Inclusion Criteria: * Aged 18-70 years; * Underwent allo-HSCT; * Meet the diagnostic criteria for delayed platelet engraftment (DPE) or secondary failure of platelet recovery (SFPR); * Have platelet counts consistently \<20 ×10\^9/L or transfusion-dependent within 14 days prior to enrollment; * Have received adequate corticosteroid and TPO-RA therapy for persistent thrombocytopenia for no less than 4 weeks, with treatment failure or intolerance; * Complete donor chimerism.
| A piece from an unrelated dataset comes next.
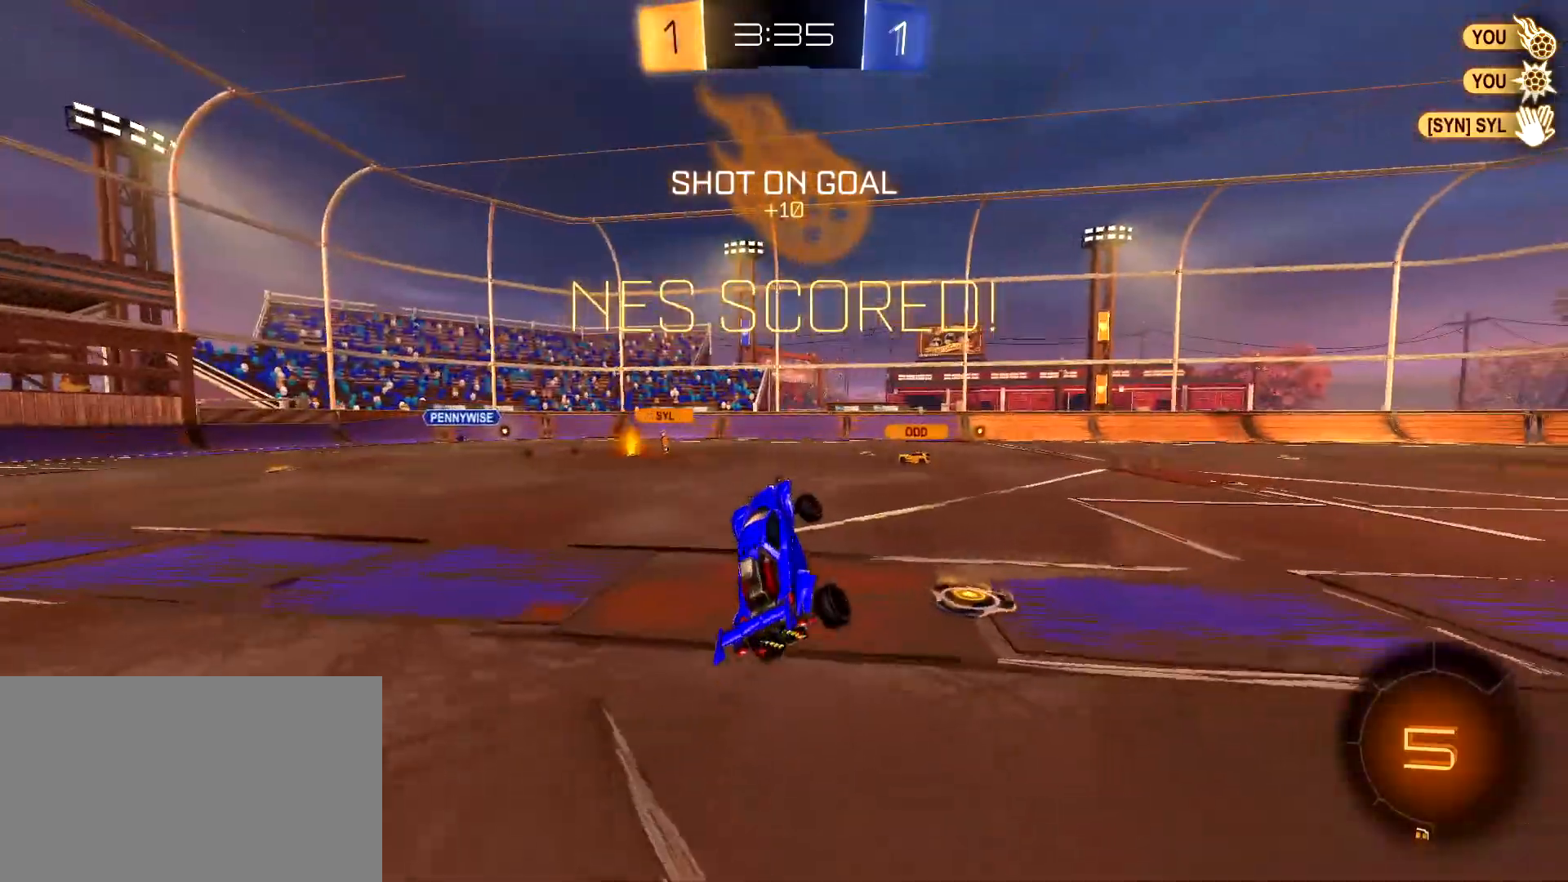
{"keys": [], "mouse": [], "mouse_move": "still", "events": [[400, "d", "down"], [500, "d", "up"]]}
Exclusion Criteria: * Relapse of hematologic malignancy or MRD positivity; * Active infection; * Active graft-versus-host disease; * Thrombotic microangiopathy; * Primary graft failure or poor graft function; * Presence of other factors that may lead to secondary thrombocytopenia at the time of PT diagnosis; * History of systemic herpes zoster infection within 12 weeks prior to enrollment screening; * Acute or chronic infection with HBV, HCV, or HIV; * Evidence of active tuberculosis, or history of active tuberculosis without documented standard anti-tuberculosis treatment, or close contact with active tuberculosis without documented standard tuberculosis prophylaxis; * Receipt of a live vaccine within 12 weeks prior to enrollment screening, or planned receipt of a live vaccine during the study period; * Clinically significant thromboembolic event within 24 weeks prior to enrollment screening, or current use of anticoagulant medications deemed by the investigator to carry an uncontrollable risk; * Estimated glomerular filtration rate \<50 mL/min/1.73 m\^2; * Severe pre-existing or current conditions involving the cardiovascular, respiratory, hepatic, gastrointestinal, endocrine, nervous, or neuropsychiatric systems, or other severe or unstable illnesses or laboratory abnormalities that will make the study drug unacceptable for the patient or can interfere study data; * Participation in another clinical trial within 30 days prior to enrollment.